Fabriano – Qualcosa si muove. SS 76: i lavori ripartiranno a breve. Con molta probabilità entro aprile. Procede speditamente la stipula dei contratti per riportare gli operai nei cantieri di Borgo Tufico e Cancelli. E’ quanto è emerso ieri pomeriggio nel corso dell’assemblea sindacale con i lavoratori Astaldi presso gli uffici di Fabriano. “La ripartenza – riferisce Alessandro Bomprezzi, Fillea Cgil – avverrà in modo graduale e confidiamo che in tempi stretti si possa avviare una ripresa delle lavorazioni sull’intero asse della direttrice Ancona – Perugia e della Pedemontana della Marche”. Che qualcosa si stava muovendo era già nell’aria da circa una settimana, da quando, cioè, è stato firmato l’atto aggiuntivo che permette ad Astaldi, una volta ottenuto il prestito dalle banche per circa 75milioni di euro. I sindacati, ieri riunitisi a Fabriano, sono intenzionati ad incontrarsi mensilmente con Astaldi per monitorare la situazione aziendale con particolare riguardo alla commessa Quadrilatero per dare così seguito al tavolo di crisi istituito al MInistero per il monitoraggio della crisi generale di Astaldi.

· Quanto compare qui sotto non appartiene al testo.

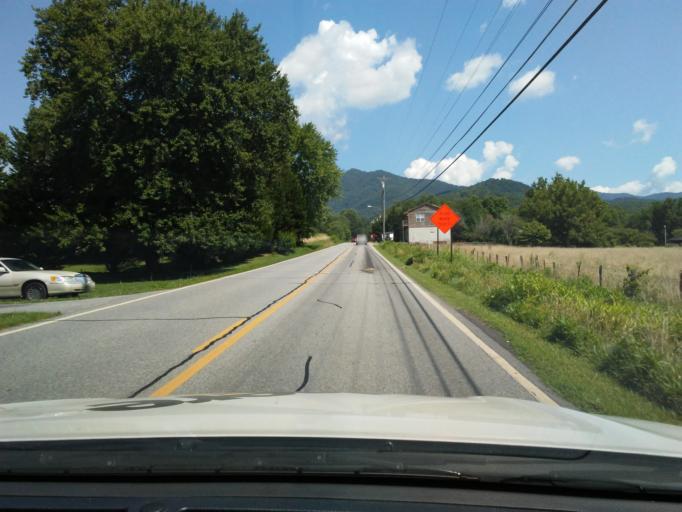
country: US
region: Georgia
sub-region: Towns County
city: Hiawassee
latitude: 34.9374
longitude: -83.8533
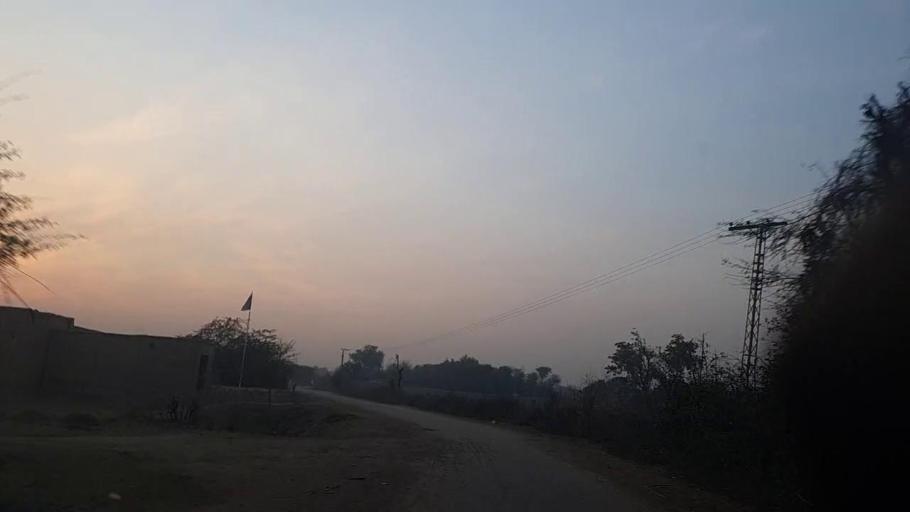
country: PK
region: Sindh
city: Sakrand
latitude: 26.1009
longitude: 68.3193
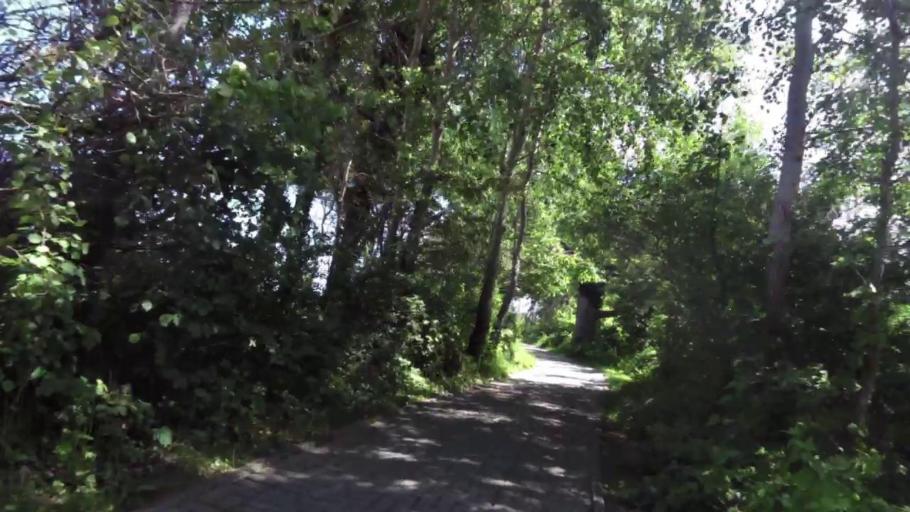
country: PL
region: West Pomeranian Voivodeship
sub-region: Powiat kolobrzeski
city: Kolobrzeg
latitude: 54.1963
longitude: 15.6414
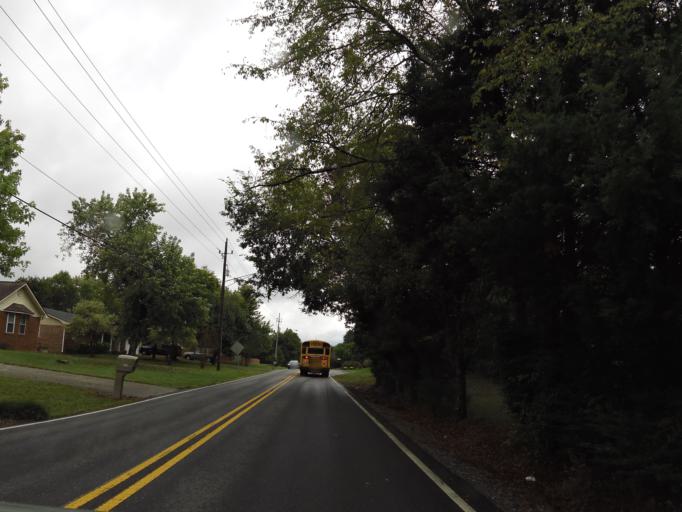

Le parti sociali hanno così appreso “della firma e della consegna dell’atto di sottomissione firmata da Quadrilatero che permetterebbe ad Astaldi di essere nelle condizioni di operatività sui cantieri marchigiani già nelle prossime settimane”.

L’obiettivo di Feneal Uil, Filca Cisl e Fillea Cgil è quello di far ripartire i lavori quanto prima. “Nell’incontro a carattere nazionale del mese scorso a Roma, la stipula dei contratti successivi alla richiesta del concordato con i sub appaltatori sta continuando e perfezionandosi alla luce del nuovo accordo e programma dei lavori e pagamenti tra Quadrilatero/ Dirpa e Astaldi. Sembrerebbe cosi delinearsi una ripartenza di alcune lavorazioni in tempi brevi e propedeutici alla piena ripartenza” il punto del sindacalista, Alessandro Bomprezzi. Da chiarire ancora, invece, come si intende tutelare le aziende subappaltatrici che hanno accumulato crediti per circa 40milioni di euro. I governatori di Marche e Umbria, Ceriscioli e Marini chiedono l’intervento del Governo per tutelare le piccole e medie imprese che, con il concordato, perderebbero gran parte di quanto dovrebbero incassare. Si muove anche la politica nazionale. “Il governo deve adottare azioni straordinarie ed urgenti, così come fatto per situazioni di analoga gravità, affinché avvenga l’immediato pagamento dei creditori di Astaldi e il conseguente celere completamento della Quadrilatero, infrastruttura voluta dal governo Berlusconi e ad oggi ultima opera pubblica nazionale realizzata, e purtroppo non ancora terminata, in Umbria e Marche”. Così, in un’interrogazione al Ministero delle Infrastrutture e dei Trasporti, Fiammetta Modena e Andrea Cangini. “Il Governo – concludono i due parlamentari di Forza Italia – deve farsi carico al più presto della situazione prima che sia totalmente irreversibile e prima che a pagare siano ancora una volta imprenditori e lavoratori”.